Tidus leans, elbows resting on his legs, voice more private between the two of them.

"So that's the thing, right? The Voidtrecker got remembered like legends... but you know about the Captain we met? A few of us anyway - she was from the world. But everyone - no one remembered her, forgot her like the world was. Diagad wasn't forgotten though - those inspectors knew about it. And, yeah - then there's the mission that Inigo was on where the train ran."

So that's three worlds. One remember, one forgotten - but what about that previous mission?

"If that mission planet's number is remembered or means anything, that means there's something different about the train's system, doesn't it?"
jingyeets: (ask | of our tattoos)

[personal profile] jingyeets 2021-11-07 04:30 am (UTC)(link)
He leans, letting his voice be more of a murmur, knowing that carries less well and is still equally pointless when technology and technique mean anyone wanting to listen can simply hear. Even when none of them had their powers, such as they were. It wasn't two way. The sheer artificiality of it was another bother, but he couldn't blame that one on the inspector whatevers.

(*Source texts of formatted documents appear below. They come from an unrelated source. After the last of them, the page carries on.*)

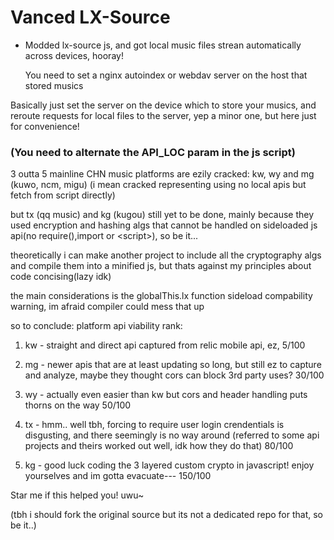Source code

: # Vanced LX-Source
- Modded lx-source js, and got local music files strean automatically across devices, hooray!

    You need to set a nginx autoindex or webdav server on the host that stored musics    

Basically just set the server on the device which to store your musics, and reroute requests for local files to the server, yep a minor one, but here just for convenience!

### (You need to alternate the API_LOC param in the js script)

3 outta 5 mainline CHN music platforms are ezily cracked: kw, wy and mg (kuwo, ncm, migu) (i mean cracked representing using no local apis but fetch from script directly)

but tx (qq music) and kg (kugou) still yet to be done, mainly because they used encryption and hashing algs that cannot be handled on sideloaded js api(no require(),import or \<script\>), so be it...

theoretically i can make another project to include all the cryptography algs and compile them into a minified js, but thats against my principles about code concising(lazy idk)

the main considerations is the globalThis.lx function sideload compability warning, im afraid compiler could mess that up

so to conclude: platform api viability rank:

1. kw - straight and direct api captured from relic mobile api, ez, 5/100

2. mg - newer apis that are at least updating so long, but still ez to capture and analyze, maybe they thought cors can block 3rd party uses? 30/100

3. wy - actually even easier than kw but cors and header handling puts thorns on the way 50/100

4. tx - hmm.. well tbh, forcing to require user login crendentials is disgusting, and there seemingly is no way around (referred to some api projects and theirs worked out well, idk how they do that) 80/100

5. kg - good luck coding the 3 layered custom crypto in javascript! enjoy yourselves and im gotta evacuate--- 150/100

Star me if this helped you! uwu~

(tbh i should fork the original source but its not a dedicated repo for that, so be it..)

People were dangerous enough when they simply existed. Taking things down to be less dangerous... for them, and maybe for collateral damage? Sure. Fine.

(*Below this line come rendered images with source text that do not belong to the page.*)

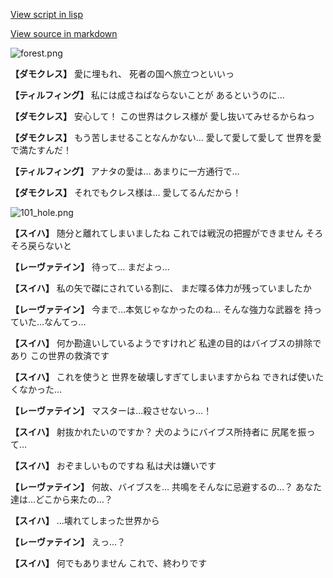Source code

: [View script in lisp](../scripts/110140363.txt)

[View source in markdown](110140363.md)

![forest.png](../images/backgrounds/forest.png)

**【ダモクレス】**
愛に埋もれ、
死者の国へ旅立つといいっ

**【ティルフィング】**
私には成さねばならないことが
あるというのに…

**【ダモクレス】**
安心して！
この世界はクレス様が
愛し抜いてみせるからねっ

**【ダモクレス】**
もう苦しませることなんかない…
愛して愛して愛して
世界を愛で満たすんだ！

**【ティルフィング】**
アナタの愛は…
あまりに一方通行で…

**【ダモクレス】**
それでもクレス様は…
愛してるんだから！

![101_hole.png](../images/backgrounds/101_hole.png)

**【スイハ】**
随分と離れてしまいましたね
これでは戦況の把握ができません
そろそろ戻らないと

**【レーヴァテイン】**
待って…
まだよっ…

**【スイハ】**
私の矢で磔にされている割に、
まだ喋る体力が残っていましたか

**【レーヴァテイン】**
今まで…本気じゃなかったのね…
そんな強力な武器を
持っていた…なんてっ…

**【スイハ】**
何か勘違いしているようですけれど
私達の目的はバイブスの排除であり
この世界の救済です

**【スイハ】**
これを使うと
世界を破壊しすぎてしまいますからね
できれば使いたくなかった…

**【レーヴァテイン】**
マスターは…殺させないっ…！

**【スイハ】**
射抜かれたいのですか？
犬のようにバイブス所持者に
尻尾を振って…

**【スイハ】**
おぞましいものですね
私は犬は嫌いです

**【レーヴァテイン】**
何故、バイブスを…
共鳴をそんなに忌避するの…？
あなた達は…どこから来たの…？

**【スイハ】**
…壊れてしまった世界から

**【レーヴァテイン】**
えっ…？

**【スイハ】**
何でもありません
これで、終わりです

Frustrating, but not what's on his mind.

"I'd think so, but I admit I don't know what causes the difference. Amount of energy? Biggest ripples thrown through the void? That other Captain, what were her missions like? Did she have a big crew? Is it numbers, a numbers thing? 'Cause Chaos was in several other worlds first, right?"

The Voidtrecker was all over the place too, even after. But what, if anything, was the link?

"I just want access to whatever system numbers are supposed to be in the Ministry." He frowns, because no, that doesn't resolve their own numbers — but at this point, it would give him something to compare against. Or any of them? He can't say he even knows, were the Ministry's records that comprehensive?
blitzcheer: (mrhrhrhrhrhgghgh)

[personal profile] blitzcheer 2021-11-11 11:03 am (UTC)(link)
"...try looking up a directory?" If Jingyi's interested in the numbers, then what else has access to numbers? It comes after a moment of thought, wondering if they would be freely available, or available to the public. But if they were able to look up about planets and locations by their system numbers...

"You can get lists like that in collections. Dunno if anything would exist for void numbers, but if people move around to different planets - you might find something looking up something like that?"

That or searching for travel magazines, and getting numbers at random.
jingyeets: (ask | of our tattoos)

[personal profile] jingyeets 2021-11-12 08:27 am (UTC)(link)
"I'd need our system numbers first to make that really useful," he says, grumbling about it. Then he could ask for as many directories as possible, as many listings, as many things akin enough to the Void Ministry's system registry to try and track down their homes as, well, known.

Though new systems, he knows, are also out there. In a way, couldn't they be from unknown systems too? Sure, but he doubted that it was the case for all of them, just as it wouldn't make sense for none of them to come from known, Void-inactive worlds.

Or maybe it did. How vast, how immeasurable, were the systems of the Void?

"Whatever. Nothing I can do about that right now, I guess."